The HUCK FINN--Adventures of a canal boat on North America's waterways

Photos, captain's notes, and crew's tales from the 26' canal boat HUCK FINN. Itinerary: roundtrip St. Pete. FL/St. Paul MN.

Friday, September 08, 2006

I think I promised you earlier that when I found the perfect sunrise shot to match one of my favorite passages from Twain's "Life on the Mississippi", I would seize the moment. Here are the shots; here is Twain: "I had myself called with the 4 0'clock watch, mornings, for one cannot see too many summer sunrises on the Mississippi. They are enchanting. First, there is the eloquence of silence; for a deep hush broods everywhere. Next, there is the haunting sense of lonliness, isolation, remoteness from the worry and the bustle of the world.
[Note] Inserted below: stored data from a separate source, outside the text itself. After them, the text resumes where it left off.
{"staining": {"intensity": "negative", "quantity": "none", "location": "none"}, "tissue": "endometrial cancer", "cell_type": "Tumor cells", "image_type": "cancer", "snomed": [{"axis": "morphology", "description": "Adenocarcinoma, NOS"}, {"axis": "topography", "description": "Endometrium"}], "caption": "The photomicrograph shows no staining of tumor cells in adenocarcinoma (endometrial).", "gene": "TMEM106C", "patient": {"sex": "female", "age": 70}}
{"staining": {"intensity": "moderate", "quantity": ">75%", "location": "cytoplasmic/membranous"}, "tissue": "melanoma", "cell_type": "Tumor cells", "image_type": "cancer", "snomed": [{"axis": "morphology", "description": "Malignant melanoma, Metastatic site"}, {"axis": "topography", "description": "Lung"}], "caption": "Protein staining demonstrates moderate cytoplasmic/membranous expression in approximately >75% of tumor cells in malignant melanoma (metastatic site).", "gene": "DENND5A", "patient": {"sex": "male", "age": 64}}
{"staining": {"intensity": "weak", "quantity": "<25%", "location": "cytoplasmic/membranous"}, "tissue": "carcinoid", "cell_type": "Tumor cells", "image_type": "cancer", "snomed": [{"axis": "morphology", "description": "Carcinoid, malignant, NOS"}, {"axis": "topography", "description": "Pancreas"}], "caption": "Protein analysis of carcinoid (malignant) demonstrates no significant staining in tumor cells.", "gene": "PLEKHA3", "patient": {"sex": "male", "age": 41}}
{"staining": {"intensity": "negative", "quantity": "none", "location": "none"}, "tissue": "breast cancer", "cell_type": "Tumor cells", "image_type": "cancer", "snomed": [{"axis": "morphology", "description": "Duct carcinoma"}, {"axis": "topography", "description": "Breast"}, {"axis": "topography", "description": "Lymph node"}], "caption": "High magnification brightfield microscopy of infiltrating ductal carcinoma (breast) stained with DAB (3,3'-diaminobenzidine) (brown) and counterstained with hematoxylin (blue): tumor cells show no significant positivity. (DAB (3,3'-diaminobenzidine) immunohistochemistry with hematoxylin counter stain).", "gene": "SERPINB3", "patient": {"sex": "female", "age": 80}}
The dawn creeps in stealthily; the solid walls of black forest soften to gray, and vast stretches of the river open up and reveal themselves; the water is glass smooth, gives off spectral little wreaths of white-mist, there is not the faintest breath of wind, nor stir of leaf; the tranquility is profound and infinitely satisfying....Well, that is all beautiful; soft and rich and beautiful; and when the sun gets well up, and distributes a pink flush here and a powder of gold yonder and a purple haze where it will yield the best effect, you grant that you have seen something that is worth remembering."

Were Twain still alive and a tug captain today, perhaps he would be at the wheel of this modern tug plying southbound in the mist and the sunrise on the mighty Mississippi.